What this task involves
Line by line, copy out the entries exactly and leave the pictures behind.

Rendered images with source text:
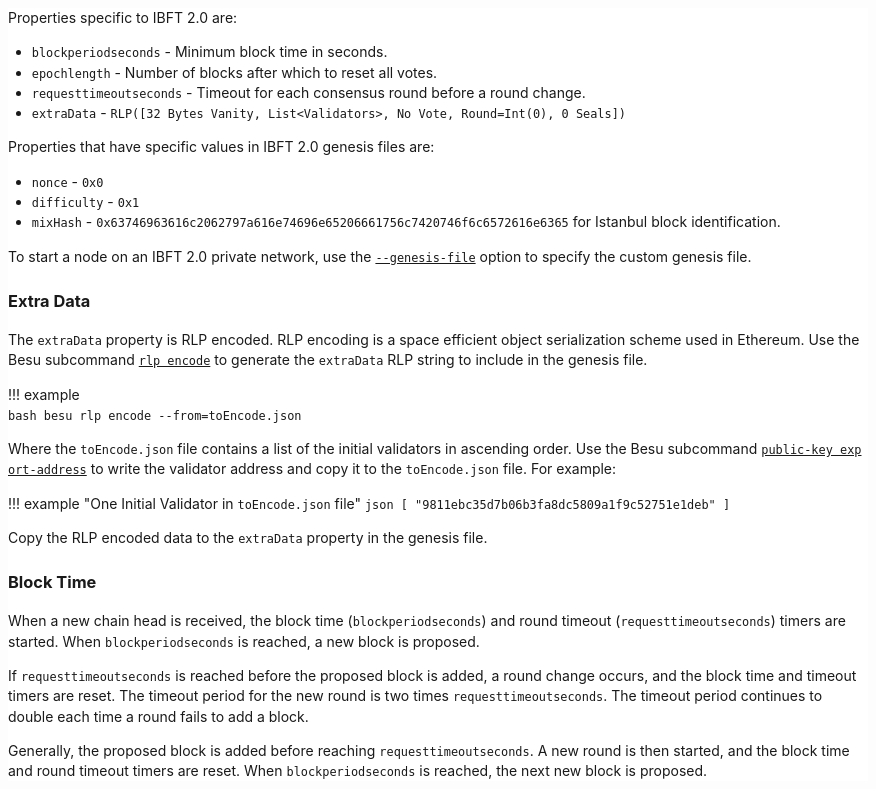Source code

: Properties specific to IBFT 2.0 are:

* `blockperiodseconds` - Minimum block time in seconds. 
* `epochlength` - Number of blocks after which to reset all votes.
* `requesttimeoutseconds` - Timeout for each consensus round before a round change. 
* `extraData` - `RLP([32 Bytes Vanity, List<Validators>, No Vote, Round=Int(0), 0 Seals])`

Properties that have specific values in IBFT 2.0 genesis files are: 

* `nonce` - `0x0`
* `difficulty` - `0x1`
* `mixHash` - `0x63746963616c2062797a616e74696e65206661756c7420746f6c6572616e6365` for Istanbul block identification.

To start a node on an IBFT 2.0 private network, use the [`--genesis-file`](../../../Reference/CLI/CLI-Syntax.md#genesis-file) option to specify the custom genesis file. 

### Extra Data 

The `extraData` property is RLP encoded. RLP encoding is a space efficient object serialization scheme 
used in Ethereum. Use the Besu subcommand [`rlp encode`](../../../Reference/CLI/CLI-Subcommands.md#rlp) 
to generate the `extraData` RLP string to include in the genesis file. 

!!! example                                        
    ```bash
    besu rlp encode --from=toEncode.json
    ```    

Where the `toEncode.json` file contains a list of the initial validators in ascending order. Use the Besu subcommand [`public-key export-address`](../../../Reference/CLI/CLI-Subcommands.md#export-address) to write the validator address and copy it to the `toEncode.json` file. For example:

!!! example "One Initial Validator in `toEncode.json` file"
    ```json
    [
     "9811ebc35d7b06b3fa8dc5809a1f9c52751e1deb"
    ]
    ``` 

Copy the RLP encoded data to the `extraData` property in the genesis file. 

### Block Time 

When a new chain head is received, the block time (`blockperiodseconds`) and round timeout (`requesttimeoutseconds`) 
timers are started. When `blockperiodseconds` is reached, a new block is proposed. 

If `requesttimeoutseconds` is reached before the proposed block is added, a round change occurs, and the block time and 
timeout timers are reset. The timeout period for the new round is two times `requesttimeoutseconds`. The 
timeout period continues to double each time a round fails to add a block. 

Generally, the proposed block is added before reaching `requesttimeoutseconds`. A new round is then started, 
and the block time and round timeout timers are reset. When `blockperiodseconds` is reached, the next new block is proposed.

Answer area
Source code

: Properties specific to IBFT 2.0 are:

* `blockperiodseconds` - Minimum block time in seconds. 
* `epochlength` - Number of blocks after which to reset all votes.
* `requesttimeoutseconds` - Timeout for each consensus round before a round change. 
* `extraData` - `RLP([32 Bytes Vanity, List<Validators>, No Vote, Round=Int(0), 0 Seals])`

Properties that have specific values in IBFT 2.0 genesis files are: 

* `nonce` - `0x0`
* `difficulty` - `0x1`
* `mixHash` - `0x63746963616c2062797a616e74696e65206661756c7420746f6c6572616e6365` for Istanbul block identification.

To start a node on an IBFT 2.0 private network, use the [`--genesis-file`](../../../Reference/CLI/CLI-Syntax.md#genesis-file) option to specify the custom genesis file. 

### Extra Data 

The `extraData` property is RLP encoded. RLP encoding is a space efficient object serialization scheme 
used in Ethereum. Use the Besu subcommand [`rlp encode`](../../../Reference/CLI/CLI-Subcommands.md#rlp) 
to generate the `extraData` RLP string to include in the genesis file. 

!!! example                                        
    ```bash
    besu rlp encode --from=toEncode.json
    ```    

Where the `toEncode.json` file contains a list of the initial validators in ascending order. Use the Besu subcommand [`public-key export-address`](../../../Reference/CLI/CLI-Subcommands.md#export-address) to write the validator address and copy it to the `toEncode.json` file. For example:

!!! example "One Initial Validator in `toEncode.json` file"
    ```json
    [
     "9811ebc35d7b06b3fa8dc5809a1f9c52751e1deb"
    ]
    ``` 

Copy the RLP encoded data to the `extraData` property in the genesis file. 

### Block Time 

When a new chain head is received, the block time (`blockperiodseconds`) and round timeout (`requesttimeoutseconds`) 
timers are started. When `blockperiodseconds` is reached, a new block is proposed. 

If `requesttimeoutseconds` is reached before the proposed block is added, a round change occurs, and the block time and 
timeout timers are reset. The timeout period for the new round is two times `requesttimeoutseconds`. The 
timeout period continues to double each time a round fails to add a block. 

Generally, the proposed block is added before reaching `requesttimeoutseconds`. A new round is then started, 
and the block time and round timeout timers are reset. When `blockperiodseconds` is reached, the next new block is proposed.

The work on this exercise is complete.